When the Type 53 was introduced, it contrasted greatly with the competition it competed against. Its four wheel drive system with independently sprung front wheels distinctly defined the Type 53. Prior to 1932, the other four wheel drive race car was built by Spyker in 1903. Indeed, a four wheel drive race car was quite rare until Audi pioneered the Quattro and dominated world rally in 1980.
Like most four wheel drive cars, the Type 53 used three differentials to distribute its power. The rear differential was virtually the same as all the axles used during the period. Power was split to the front/rear wheels with a differential housed in the transmission , connected to three robust shafts on the left side of the car. Everything in front of the rather bulky transmission was entirely new.

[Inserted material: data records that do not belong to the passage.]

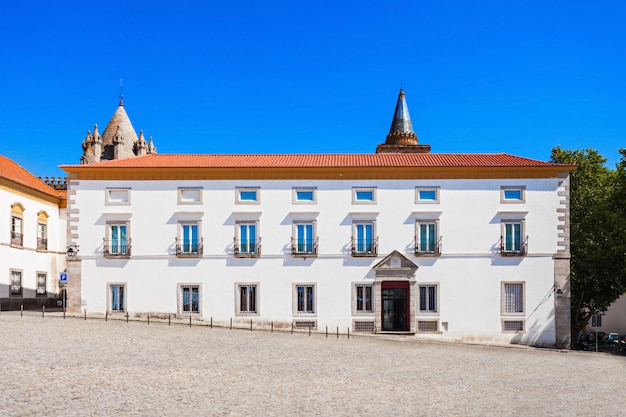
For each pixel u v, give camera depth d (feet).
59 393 53.26
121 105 234.99
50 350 77.10
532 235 129.08
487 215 129.39
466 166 128.88
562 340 126.93
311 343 102.58
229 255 129.08
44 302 154.61
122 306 128.36
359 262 128.57
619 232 148.46
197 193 130.52
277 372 70.49
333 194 130.11
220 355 81.97
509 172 130.11
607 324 198.59
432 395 60.64
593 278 161.07
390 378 70.18
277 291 128.16
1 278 134.92
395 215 129.59
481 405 56.80
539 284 128.06
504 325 127.34
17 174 152.76
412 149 205.57
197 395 55.57
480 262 128.47
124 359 73.72
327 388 61.87
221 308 128.06
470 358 94.79
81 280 128.47
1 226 134.82
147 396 54.13
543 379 75.77
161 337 97.19
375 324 126.82
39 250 152.25
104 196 130.11
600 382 75.41
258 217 129.70
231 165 131.54
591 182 171.32
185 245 129.59
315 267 128.57
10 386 54.75
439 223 129.18
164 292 128.47
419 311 127.54
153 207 130.00
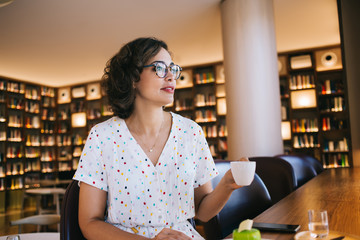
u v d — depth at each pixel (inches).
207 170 50.5
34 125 321.4
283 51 256.7
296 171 98.9
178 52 250.4
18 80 307.0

Power was transmitted to the front wheels via a driveshaft which passed by the left side of the engine, running through a steady bearing on the engine mount. The asymmetrically mounted, front differential divided into two unequal shafts which were connected to the wheels by means of a ball and socket connection. The wheels were attached to cast aluminum plates that were suspended by upper fiction dampers and twin transversely mounted springs. These leaf springs were robust and had strong mounting points within an aluminum cross member.
Rigidity in the front springs was crucial to avoid horizontal movement and torsion during braking. To cope with these forces, very wide and thick springs with strong mounting points were used. As such, the vertical motion of these springs and backing plates was severely limited, especially considering the lack of constant velocity joints. This was a major criticism of the design.
Having the power run through such an elaborate, power-absorbing drive train, Bugatti used the most powerful engine available, the Type 50 unit. It was a nine bearing, straight-8 with a large displacement of 4.9 liters. This engine was modified into a configuration that was specific to the Type 53. Featuring a roots blower, it was one of the most powerful Bugattis from the 1930s. Developments learned with the Type 53 engine were passed onto the Type 55.
The Type 53 was a prototype designed over a period of two years. A total of three cars were made, never intended for public consumption. Even though the Type 53 raced quite successfully at hill climbs such as La Turbie, the cost of manufacture and maintenance kept this car in the prototype phase.